Carried forward design insights documented from previous projects, to help guide system fidelity and instructional tone.
Iterated early builds through live UX reviews with stakeholders and QA.
Collaboration & Development:
Delivered annotated interaction scripts and VO timings aligned with system prompts.
Worked closely with engineers to align implementation with UX logic and interaction affordances.
Designed single- and multi-user coordination systems, including ghosted-hands for role simulation.
Solution
Module 3 & 4:
A solo-mode VR experience focused on precise interaction sequences, visual/audio cues, and detailed feedback structures. Included beginner, learning, and practice modes.
Module 5:
A single or two-player collaborative VR simulation that supported real-time coordination.
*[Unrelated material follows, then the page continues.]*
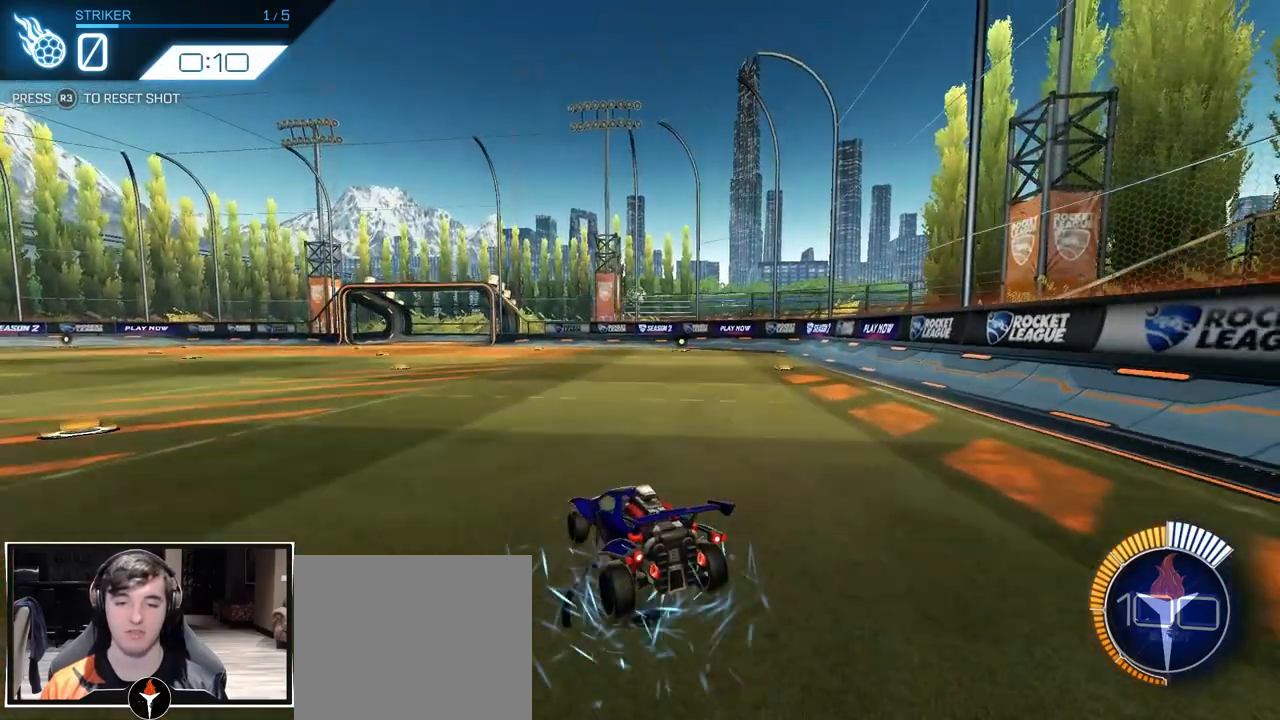
{"buttons": ["CROSS"], "left_stick": "center", "right_stick": "center", "events": [[100, "CROSS", "up"], [200, "left_stick", "center"], [383, "CROSS", "down"]]}
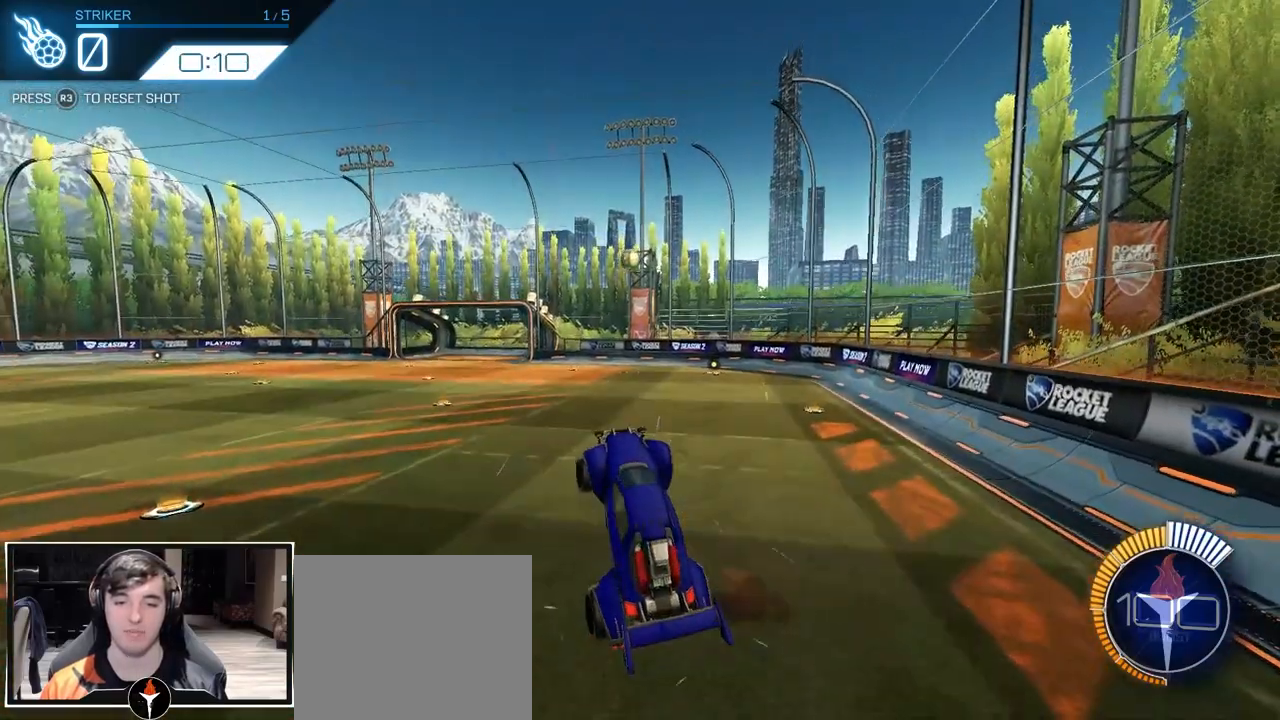
{"buttons": [], "left_stick": "center", "right_stick": "center", "events": [[67, "CROSS", "up"]]}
Features included synchronized object passing, dual VO flows, and error-trigger resets.
Interface Features:
Snap-to guides, contextual highlights, hand tracking constraints
VO-driven progression gates and error correction
Tracked user actions (e.g., dropped items, speed errors) and provided corrective guidance through haptics, voice-overs, and visual cues to correct mistakes and ensure accuracy.
Training Architecture:
Shared WebGL and VR headset support.
Role simulation and observer/operator logic.
Contextual onboarding and interactions that precisely mirrored real-world procedures.
Outcome
Measured Results:
50% reduction in training duration
52% faster achievement of operator competency
Deployed across AstraZeneca’s internal VR training programs with ongoing influence on subsequent modules
Delivery Quality:
Final builds reflected all authored UX logic, interaction design, and VO scripting.
Successful QA pass for both solo and multiplayer modes.
Positive internal feedback and client recognition.
Reflection
What Worked Well:
Close integration of field research with design documentation ensured real-world fidelity.
Cross-functional collaboration was key to accurate implementation of complex state logic.
Branching flows and feedback systems enhanced adaptability for different trainee levels.
Challenges:
Hand-tracking precision and VO cue alignment required repeated iteration.
Multiplayer syncing in module 5 introduced unique technical and UX hurdles.
Iterative QA revealed nuanced interaction bugs tied to controller behavior and spatial occlusion.
What I Learned:
Structured documentation is critical for delivering robust, complex training in VR.
Research-grounded VR design translates to measurable real-world impact when accuracy and immersion are prioritized.
Voice, spatial, and tactile feedback must be intricately coordinated for high-fidelity immersive training.